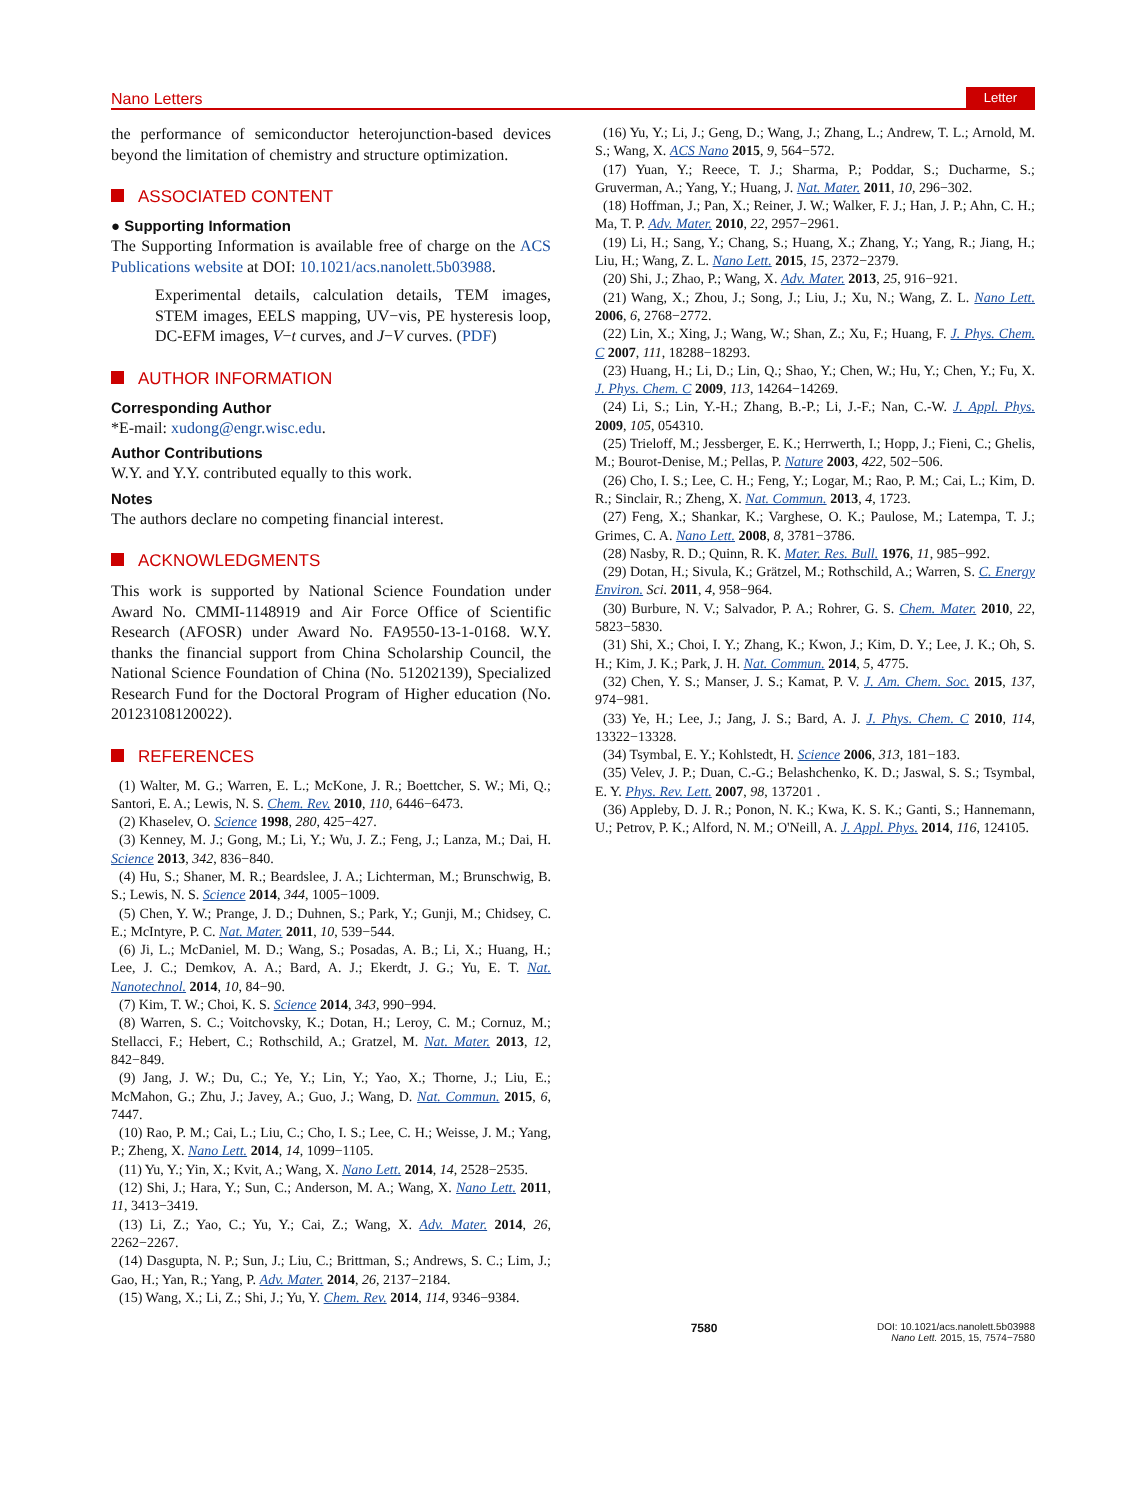Nano Letters
Letter
the performance of semiconductor heterojunction-based devices beyond the limitation of chemistry and structure optimization.
ASSOCIATED CONTENT
● Supporting Information
The Supporting Information is available free of charge on the ACS Publications website at DOI: 10.1021/acs.nanolett.5b03988.
Experimental details, calculation details, TEM images, STEM images, EELS mapping, UV−vis, PE hysteresis loop, DC-EFM images, V−t curves, and J−V curves. (PDF)
AUTHOR INFORMATION
Corresponding Author
*E-mail: xudong@engr.wisc.edu.
Author Contributions
W.Y. and Y.Y. contributed equally to this work.
Notes
The authors declare no competing financial interest.
ACKNOWLEDGMENTS
This work is supported by National Science Foundation under Award No. CMMI-1148919 and Air Force Office of Scientific Research (AFOSR) under Award No. FA9550-13-1-0168. W.Y. thanks the financial support from China Scholarship Council, the National Science Foundation of China (No. 51202139), Specialized Research Fund for the Doctoral Program of Higher education (No. 20123108120022).
REFERENCES
(1) Walter, M. G.; Warren, E. L.; McKone, J. R.; Boettcher, S. W.; Mi, Q.; Santori, E. A.; Lewis, N. S. Chem. Rev. 2010, 110, 6446−6473.
(2) Khaselev, O. Science 1998, 280, 425−427.
(3) Kenney, M. J.; Gong, M.; Li, Y.; Wu, J. Z.; Feng, J.; Lanza, M.; Dai, H. Science 2013, 342, 836−840.
(4) Hu, S.; Shaner, M. R.; Beardslee, J. A.; Lichterman, M.; Brunschwig, B. S.; Lewis, N. S. Science 2014, 344, 1005−1009.
(5) Chen, Y. W.; Prange, J. D.; Duhnen, S.; Park, Y.; Gunji, M.; Chidsey, C. E.; McIntyre, P. C. Nat. Mater. 2011, 10, 539−544.
(6) Ji, L.; McDaniel, M. D.; Wang, S.; Posadas, A. B.; Li, X.; Huang, H.; Lee, J. C.; Demkov, A. A.; Bard, A. J.; Ekerdt, J. G.; Yu, E. T. Nat. Nanotechnol. 2014, 10, 84−90.
(7) Kim, T. W.; Choi, K. S. Science 2014, 343, 990−994.
(8) Warren, S. C.; Voitchovsky, K.; Dotan, H.; Leroy, C. M.; Cornuz, M.; Stellacci, F.; Hebert, C.; Rothschild, A.; Gratzel, M. Nat. Mater. 2013, 12, 842−849.
(9) Jang, J. W.; Du, C.; Ye, Y.; Lin, Y.; Yao, X.; Thorne, J.; Liu, E.; McMahon, G.; Zhu, J.; Javey, A.; Guo, J.; Wang, D. Nat. Commun. 2015, 6, 7447.
(10) Rao, P. M.; Cai, L.; Liu, C.; Cho, I. S.; Lee, C. H.; Weisse, J. M.; Yang, P.; Zheng, X. Nano Lett. 2014, 14, 1099−1105.
(11) Yu, Y.; Yin, X.; Kvit, A.; Wang, X. Nano Lett. 2014, 14, 2528−2535.
(12) Shi, J.; Hara, Y.; Sun, C.; Anderson, M. A.; Wang, X. Nano Lett. 2011, 11, 3413−3419.
(13) Li, Z.; Yao, C.; Yu, Y.; Cai, Z.; Wang, X. Adv. Mater. 2014, 26, 2262−2267.
(14) Dasgupta, N. P.; Sun, J.; Liu, C.; Brittman, S.; Andrews, S. C.; Lim, J.; Gao, H.; Yan, R.; Yang, P. Adv. Mater. 2014, 26, 2137−2184.
(15) Wang, X.; Li, Z.; Shi, J.; Yu, Y. Chem. Rev. 2014, 114, 9346−9384.
(16) Yu, Y.; Li, J.; Geng, D.; Wang, J.; Zhang, L.; Andrew, T. L.; Arnold, M. S.; Wang, X. ACS Nano 2015, 9, 564−572.
(17) Yuan, Y.; Reece, T. J.; Sharma, P.; Poddar, S.; Ducharme, S.; Gruverman, A.; Yang, Y.; Huang, J. Nat. Mater. 2011, 10, 296−302.
(18) Hoffman, J.; Pan, X.; Reiner, J. W.; Walker, F. J.; Han, J. P.; Ahn, C. H.; Ma, T. P. Adv. Mater. 2010, 22, 2957−2961.
(19) Li, H.; Sang, Y.; Chang, S.; Huang, X.; Zhang, Y.; Yang, R.; Jiang, H.; Liu, H.; Wang, Z. L. Nano Lett. 2015, 15, 2372−2379.
(20) Shi, J.; Zhao, P.; Wang, X. Adv. Mater. 2013, 25, 916−921.
(21) Wang, X.; Zhou, J.; Song, J.; Liu, J.; Xu, N.; Wang, Z. L. Nano Lett. 2006, 6, 2768−2772.
(22) Lin, X.; Xing, J.; Wang, W.; Shan, Z.; Xu, F.; Huang, F. J. Phys. Chem. C 2007, 111, 18288−18293.
(23) Huang, H.; Li, D.; Lin, Q.; Shao, Y.; Chen, W.; Hu, Y.; Chen, Y.; Fu, X. J. Phys. Chem. C 2009, 113, 14264−14269.
(24) Li, S.; Lin, Y.-H.; Zhang, B.-P.; Li, J.-F.; Nan, C.-W. J. Appl. Phys. 2009, 105, 054310.
(25) Trieloff, M.; Jessberger, E. K.; Herrwerth, I.; Hopp, J.; Fieni, C.; Ghelis, M.; Bourot-Denise, M.; Pellas, P. Nature 2003, 422, 502−506.
(26) Cho, I. S.; Lee, C. H.; Feng, Y.; Logar, M.; Rao, P. M.; Cai, L.; Kim, D. R.; Sinclair, R.; Zheng, X. Nat. Commun. 2013, 4, 1723.
(27) Feng, X.; Shankar, K.; Varghese, O. K.; Paulose, M.; Latempa, T. J.; Grimes, C. A. Nano Lett. 2008, 8, 3781−3786.
(28) Nasby, R. D.; Quinn, R. K. Mater. Res. Bull. 1976, 11, 985−992.
(29) Dotan, H.; Sivula, K.; Grätzel, M.; Rothschild, A.; Warren, S. C. Energy Environ. Sci. 2011, 4, 958−964.
(30) Burbure, N. V.; Salvador, P. A.; Rohrer, G. S. Chem. Mater. 2010, 22, 5823−5830.
(31) Shi, X.; Choi, I. Y.; Zhang, K.; Kwon, J.; Kim, D. Y.; Lee, J. K.; Oh, S. H.; Kim, J. K.; Park, J. H. Nat. Commun. 2014, 5, 4775.
(32) Chen, Y. S.; Manser, J. S.; Kamat, P. V. J. Am. Chem. Soc. 2015, 137, 974−981.
(33) Ye, H.; Lee, J.; Jang, J. S.; Bard, A. J. J. Phys. Chem. C 2010, 114, 13322−13328.
(34) Tsymbal, E. Y.; Kohlstedt, H. Science 2006, 313, 181−183.
(35) Velev, J. P.; Duan, C.-G.; Belashchenko, K. D.; Jaswal, S. S.; Tsymbal, E. Y. Phys. Rev. Lett. 2007, 98, 137201 .
(36) Appleby, D. J. R.; Ponon, N. K.; Kwa, K. S. K.; Ganti, S.; Hannemann, U.; Petrov, P. K.; Alford, N. M.; O'Neill, A. J. Appl. Phys. 2014, 116, 124105.
7580
DOI: 10.1021/acs.nanolett.5b03988
Nano Lett. 2015, 15, 7574−7580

----

Considering only the material above, set down every line from the one with "Experimental details, calculation" to the one with "ACKNOWLEDGMENTS", inclusive, exactly as written.

▶ [Result for this task]
Experimental details, calculation details, TEM images, STEM images, EELS mapping, UV−vis, PE hysteresis loop, DC-EFM images, V−t curves, and J−V curves. (PDF)
AUTHOR INFORMATION
Corresponding Author
*E-mail: xudong@engr.wisc.edu.
Author Contributions
W.Y. and Y.Y. contributed equally to this work.
Notes
The authors declare no competing financial interest.
ACKNOWLEDGMENTS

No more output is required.